(Bloomberg) -- Germany, a founding member of the euro area and by far its biggest economy, is hunting for someone who can stick with a top job at the European Central Bank.
After Sabine Lautenschlaeger became the third consecutive German to leave the ECB’s Executive Board before her term was finished -- stunning almost all her colleagues, who hadn’t been forewarned -- Angela Merkel’s government is pressing its case to fill the vacancy. Germany, France and Italy have always had a seat on the six-member body that designs monetary policy.
Key lawmakers from Merkel’s Christian Democrats, speaking on condition of anonymity, said a female candidate is likely, and mentioned Isabel Schnabel, an economic adviser to the government, or Bundesbank Vice President Claudia Buch. Lautenschlaeger is the only woman on the ECB’s 25-person Governing Council.
But hovering over the whole process are questions of political affiliation and German frustration with years of negative interest rates. The administration must decide whether it wants a traditional central banker, a politician with economic heft, or maybe an academic steeped in policy.
The Bundesbank, just 5 kilometers (3 miles) from the ECB in Frankfurt, is the traditional place to start.
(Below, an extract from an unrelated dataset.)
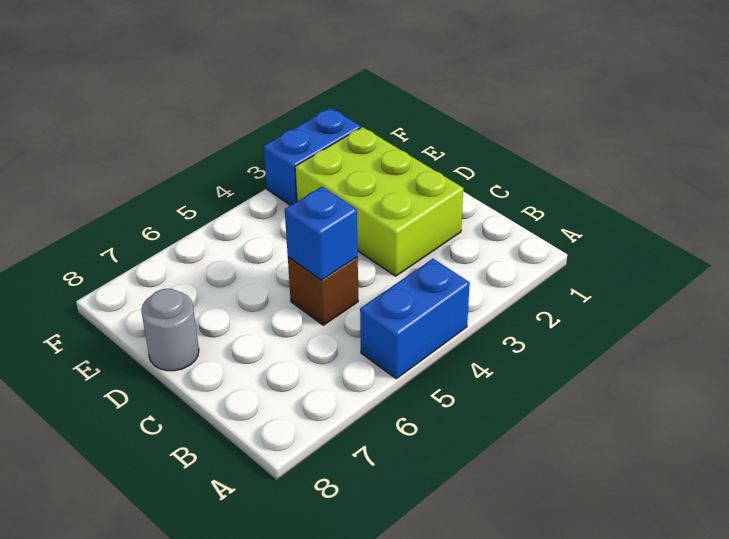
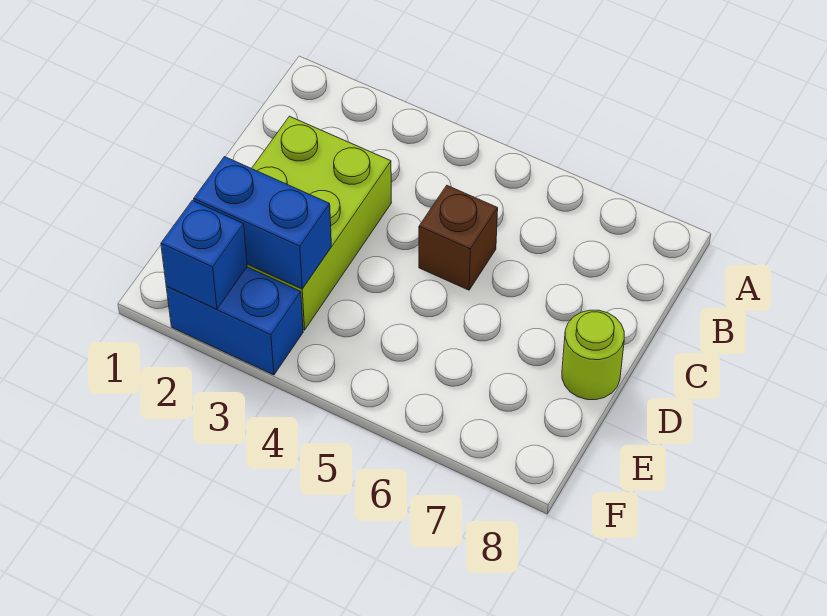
blue 1x2 brick [360,259,470,379] -> blue 1x2 brick moved to [194,157,332,289]
blue 1x1 brick [285,187,358,280] -> blue 1x1 brick moved to [161,201,247,309]
grey 1x1 round brick [141,289,199,371] -> lime 1x1 round brick [562,310,624,400]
It was the blueprint for the euro zone’s currency guardian and provided the institution’s first two chief economists in Otmar Issing and Juergen Stark. Lautenschlaeger was the Bundesbank’s vice president.
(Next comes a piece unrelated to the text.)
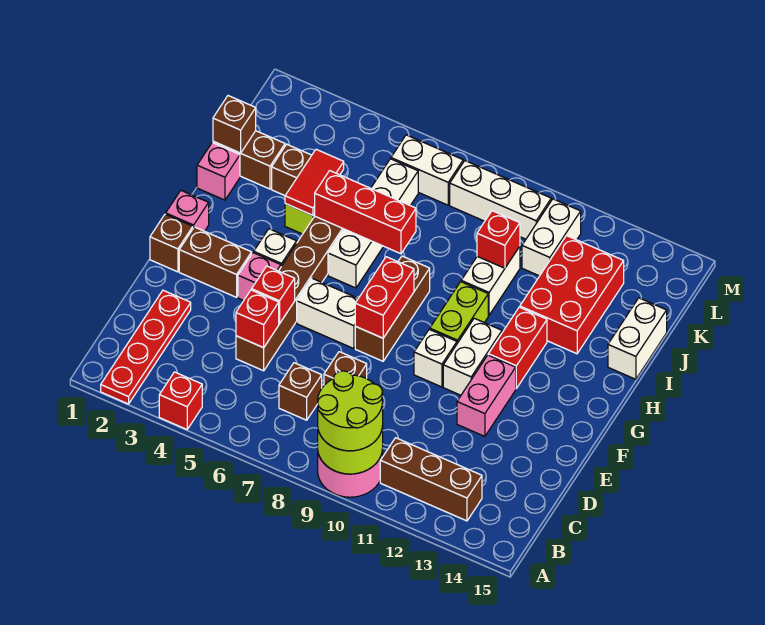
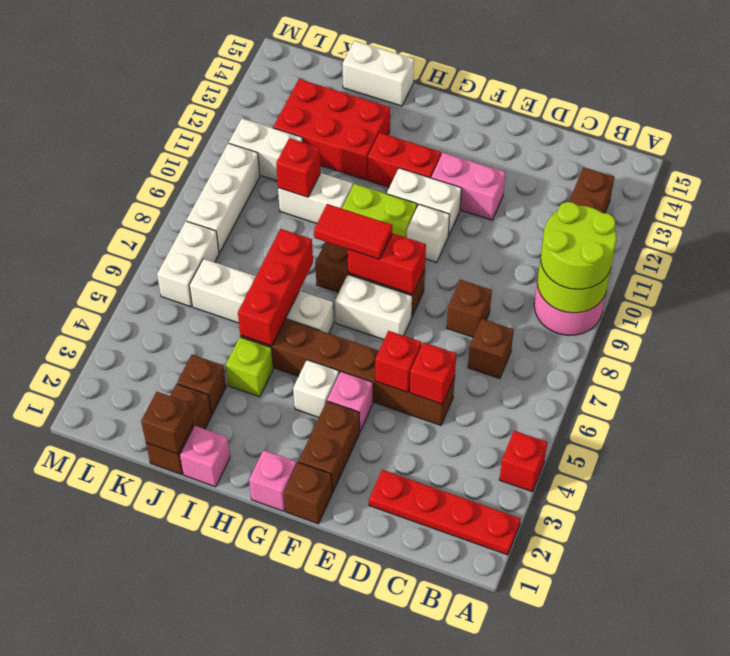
white 1x2 brick [297,278,358,349] -> white 1x2 brick turned to [335,275,412,340]
red 1x2 tile [285,149,344,215] -> red 1x2 tile moved to [314,204,392,259]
It’s also a hotbed of discontent with loose policy though. Stark quit in 2011 after disagreeing with the institution’s bond-buying program. On the ECB’s Governing Council, made up of the board and the national central-bank chiefs, Bundesbank President Axel Weber resigned the same year. Current head Jens Weidmann has been a persistent critic of ECB President Mario Draghi’s policies, leading to friction between the two men.
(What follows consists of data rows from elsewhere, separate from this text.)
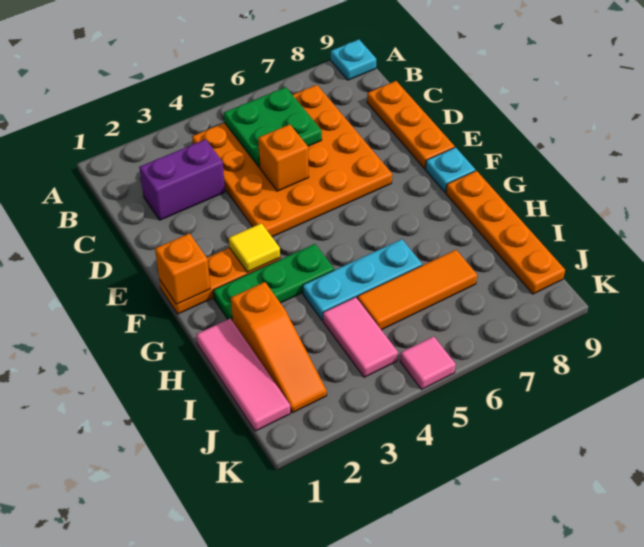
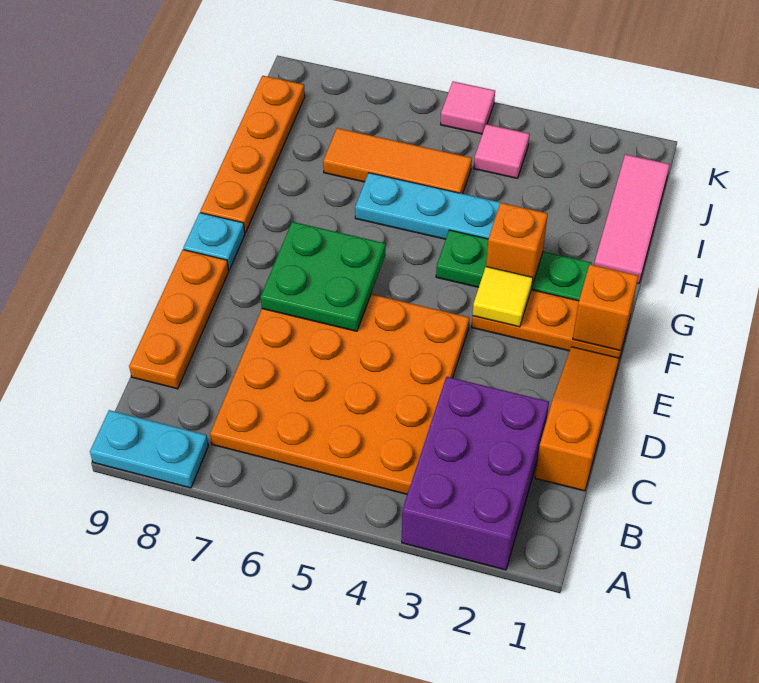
cyan 1x1 plate [331,39,376,80] -> cyan 1x2 plate [90,410,208,488]
green 2x2 plate [224,87,322,167] -> green 2x2 plate moved to [261,222,386,331]
purple 1x2 brick [139,139,225,220] -> purple 2x3 brick [402,377,549,570]
orange 1x1 brick [258,124,309,191] -> orange 1x1 brick moved to [486,203,548,285]
orange 1x3 slope [231,282,327,413] -> orange 1x3 slope moved to [535,347,619,491]
pink 1x2 tile [323,297,398,377] -> pink 1x1 tile [474,124,530,178]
“The natural breeding ground has changed and it doesn’t necessarily need to be the Bundesbank this time,” said Carsten Brzeski, chief economist at ING-DiBa AG in Frankfurt. “I’d definitely go for someone with a strong economic background, but also if you want to have influence on the next ECB, it’s important to have a person who’s less of a hawk and more cooperative in his or her approach to policy.”
Should Germany decide to nominate a woman, the Bundesbank does present an option in Buch, who’s been there five years. The 53-year-old economist already attends ECB Governing Council meetings and is responsible for overseeing financial stability in Germany.
Another option is to look among Germany’s political classes. That was the route taken with Joerg Asmussen, a finance ministry official at the time who joined the ECB board in 2012 and took on the role of international cooperation. He also left early, serving just two years of his eight-year term to return to government.
That precedent could cast the spotlight on someone like Jakob von Weizsaecker, the finance ministry’s chief economist and a former European Parliament lawmaker. Party politics would need to be overcome as he’s affiliated with the Social Democrats, who run the ministry in Germany’s coalition.
Academic Advisers
Alternatively, the government could consider tapping one of the experts from its council of economic advisers. Schnabel is a University of Bonn economist and an expert on financial supervision and banking regulation.
Volker Wieland, a colleague of Schnabel’s on the council and a professor at Goethe University in Frankfurt, could be in the running. His resume includes a PhD from Stanford and five years at the Federal Reserve. He’s the host of an annual conference called the ECB and Its Watchers, which draws the central bank’s big hitters.
Economic research centers such as the Ifo institute in Munich or ZEW in Mannheim, headed by Clemens Fuest and Achim Wambach respectively, might get a cursory consideration.
Another name is Marcel Fratzscher, who runs the DIW Berlin think tank and was previously the head of International Policy Analysis at the ECB. His hurdle might be his frequent criticism of the German economic model and his defense of Draghi’s policies -- stances unlikely to win him plaudits in conservative German circles.
In the private sector, Elga Bartsch is head of macro research at BlackRock Inc (NYSE:BLK)., with a long career of covering the euro-area economy and markets. A paper she co-wrote recently with two former central bankers argued for more explicitly coordinated monetary and fiscal policy, a radical version of what both Draghi and his successor from Nov. 1, Christine Lagarde, are advocating.
It’s not clear how such a world view would go down with the German government, which has so far resisted calls to step up its own spending and has a deep culture of separating monetary and fiscal policy. A different approach may be to put someone forward who will continue to push the German line that excessive monetary stimulus is counterproductive.
“A year from now there could be a debate within the council over stopping QE,” said Richard Barwell, head of macro research at BNP Paribas (PA:BNPP) Asset Management in London. “Parachuting in a highly respected and persuasive expert on monetary policy who is able to challenge the dovish arguments of colleagues could tip the balance in that discussion.”